◆ **Source material**:
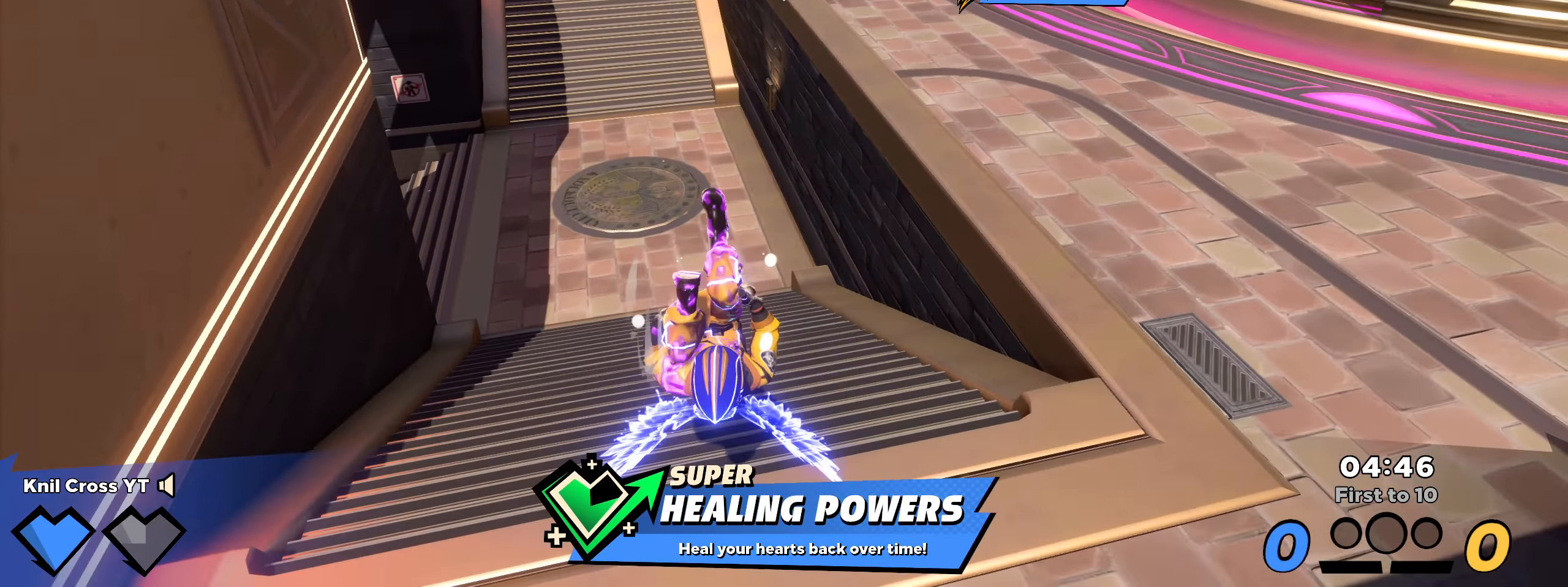
{"keys": ["s"], "mouse": [], "events": [[316, "q", "down"], [316, "space", "down"], [425, "space", "up"], [433, "q", "up"], [483, "d", "up"]]}
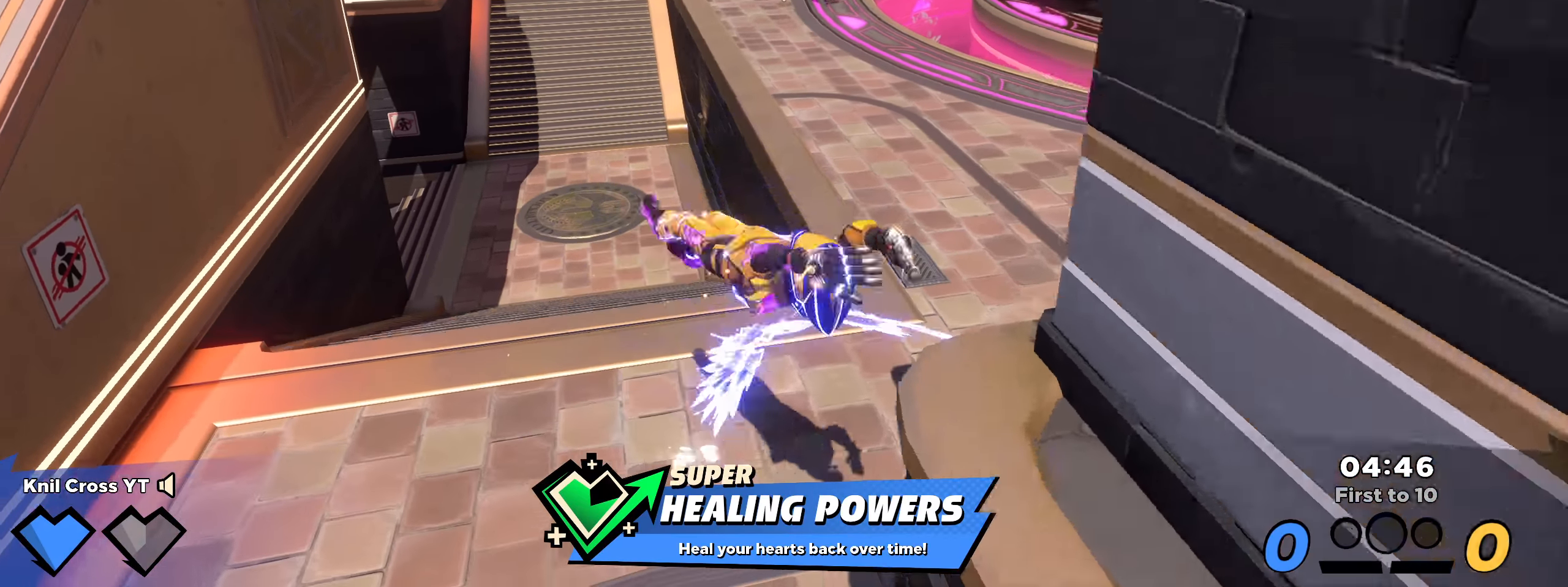
{"keys": ["a", "s"], "mouse": [], "events": [[200, "a", "down"]]}
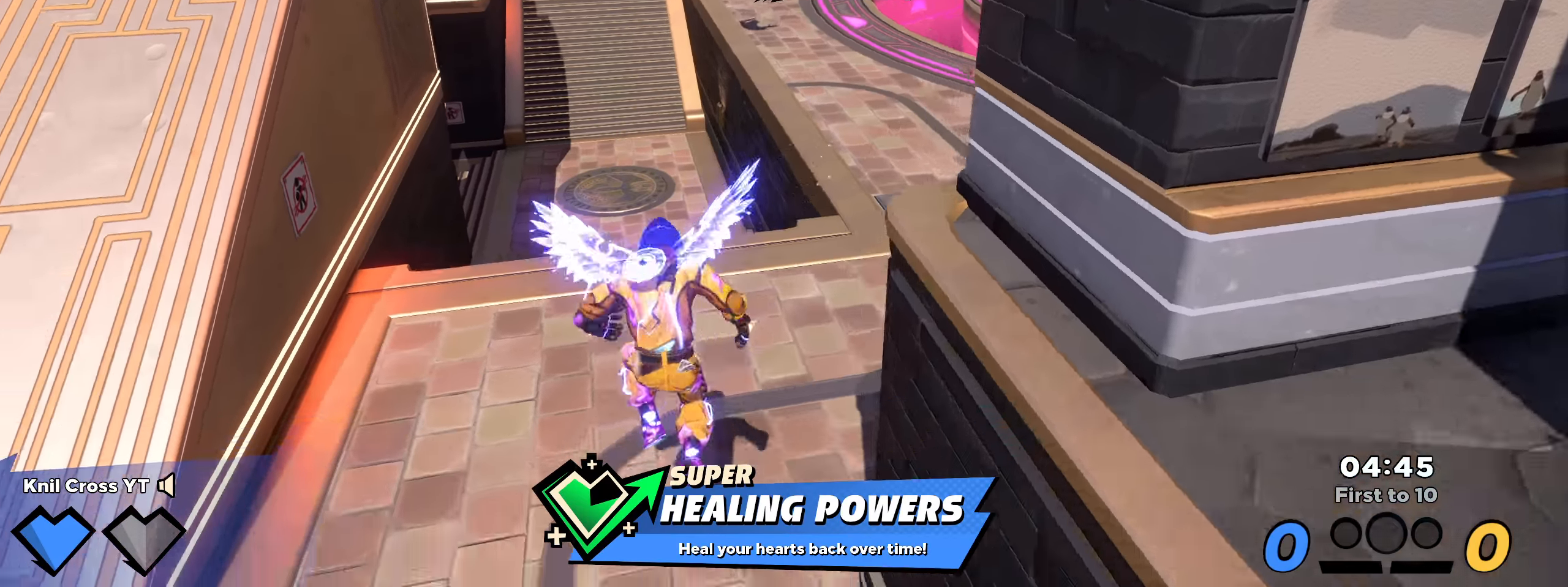
{"keys": ["a", "q", "shift", "w"], "mouse": [], "events": [[125, "space", "down"], [266, "s", "up"], [275, "space", "up"], [408, "w", "down"], [416, "shift", "down"], [433, "q", "down"]]}
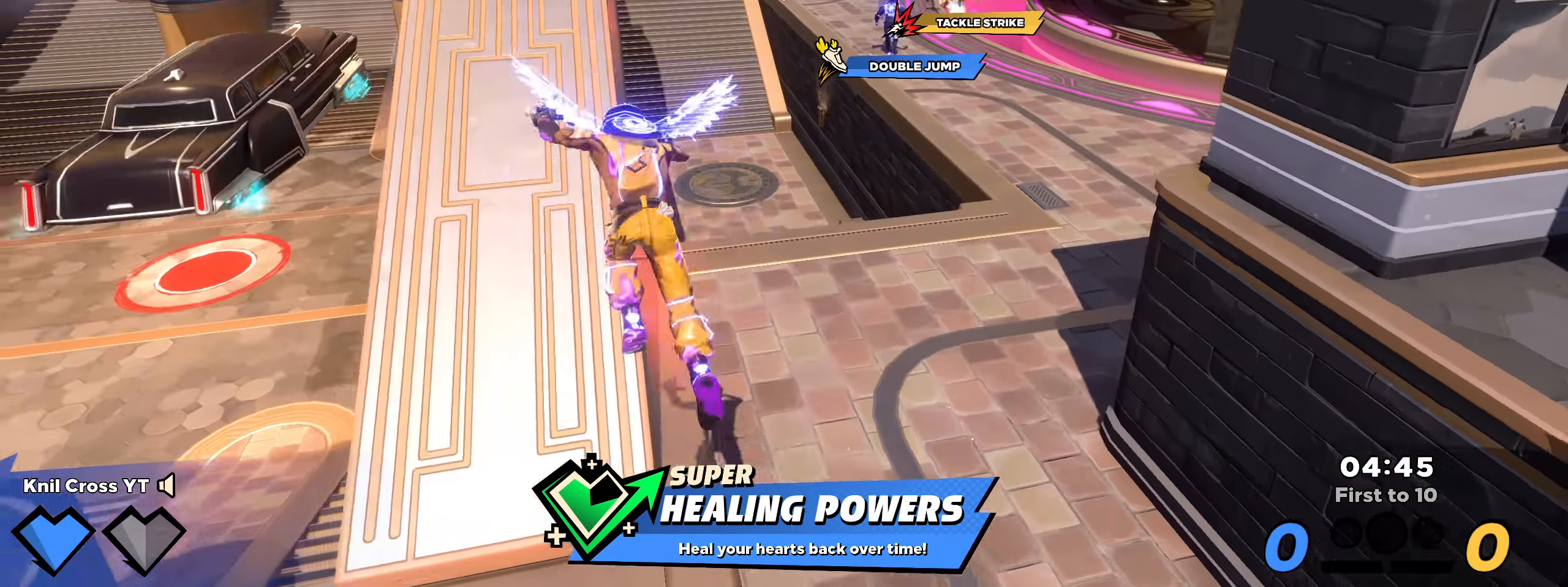
{"keys": ["shift", "w"], "mouse": [], "events": [[50, "q", "up"], [150, "a", "up"]]}
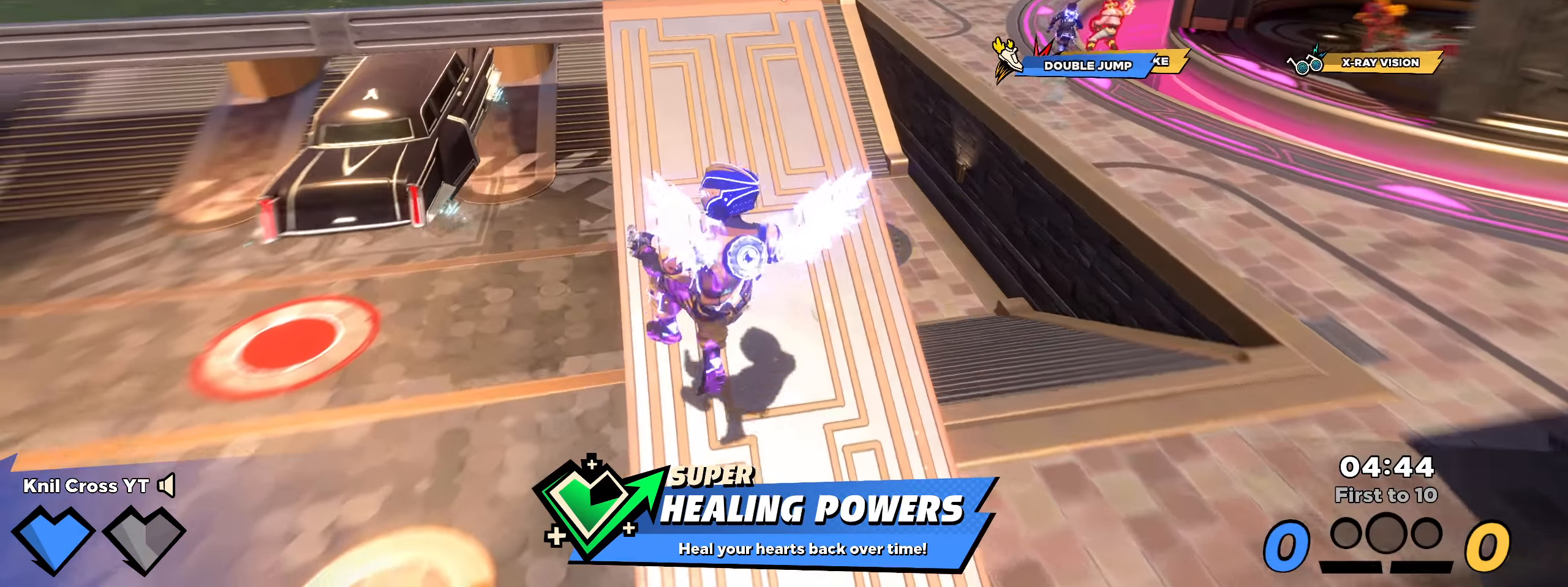
{"keys": ["a", "shift", "w"], "mouse": [], "events": [[158, "space", "down"], [283, "space", "up"], [416, "a", "down"]]}
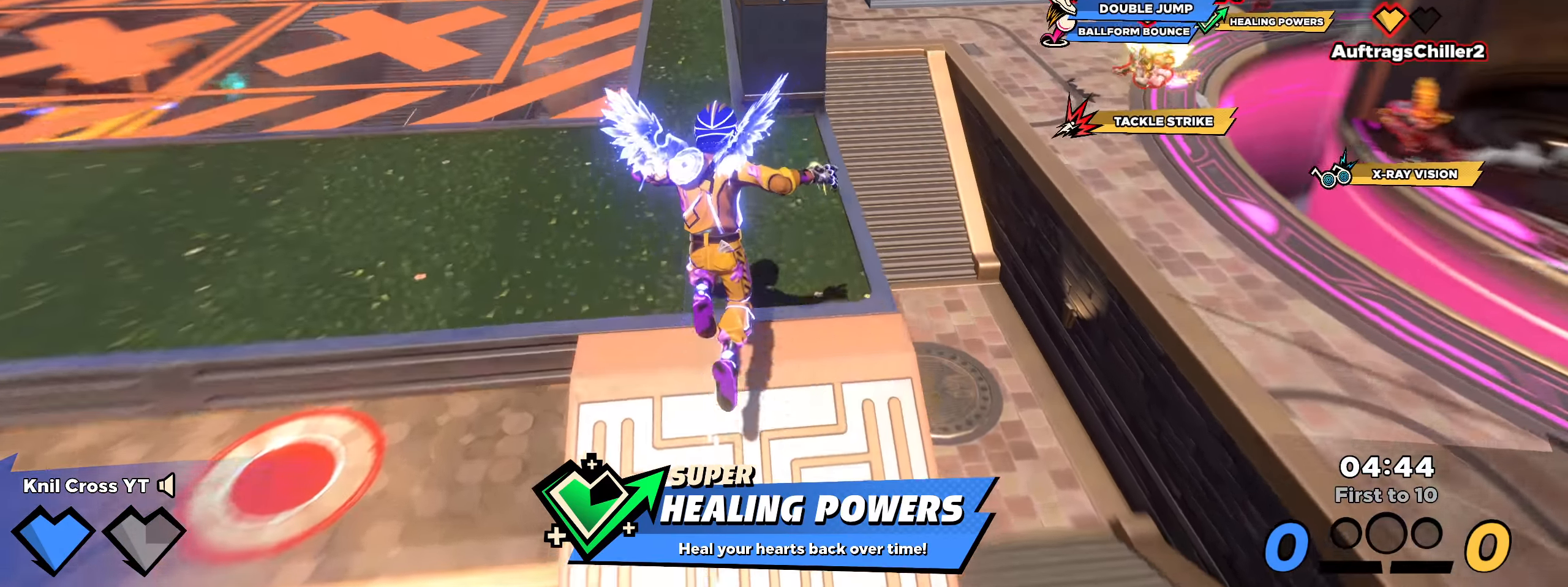
{"keys": ["shift", "w"], "mouse": [], "events": [[275, "space", "down"], [342, "a", "up"], [408, "space", "up"]]}
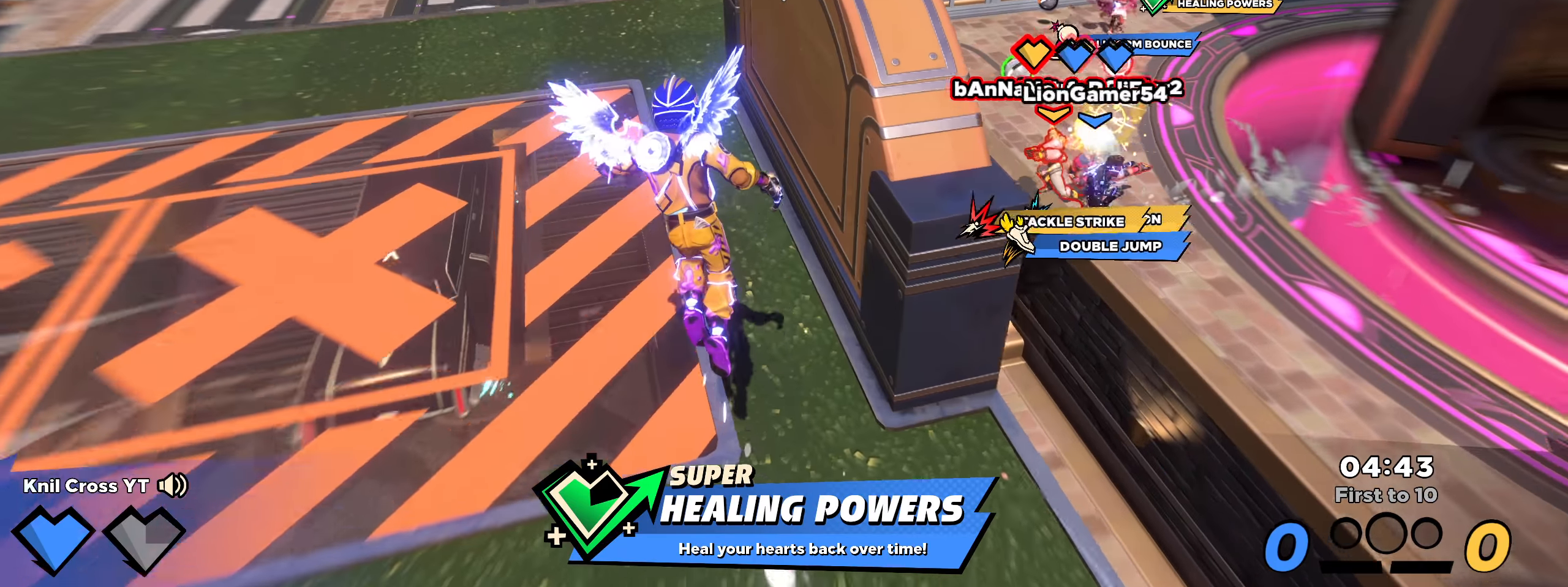
{"keys": ["shift", "w"], "mouse": [], "events": [[92, "q", "down"], [217, "q", "up"]]}
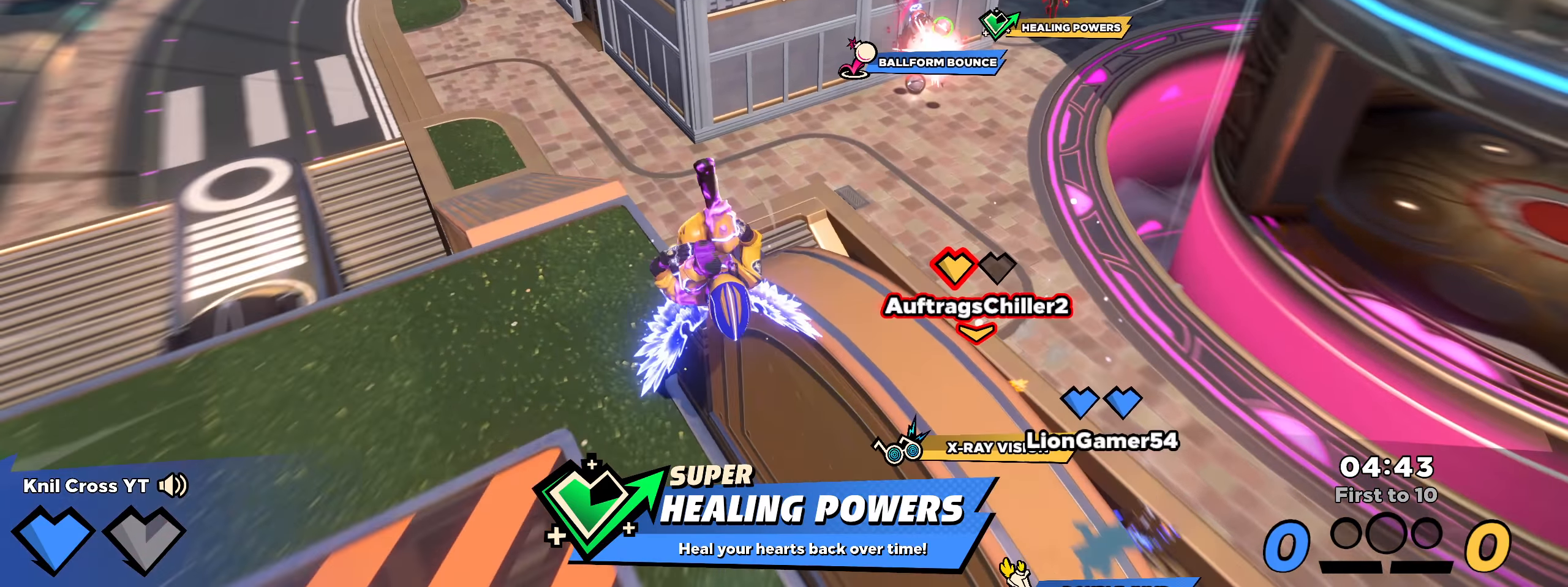
{"keys": ["shift", "w"], "mouse": [], "events": [[158, "space", "down"], [283, "space", "up"], [342, "q", "down"], [467, "q", "up"]]}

◆ **Directions for this task**: Tally the lines of the records that contain the word "down", then give only the tally.

◆ **The answer**: 7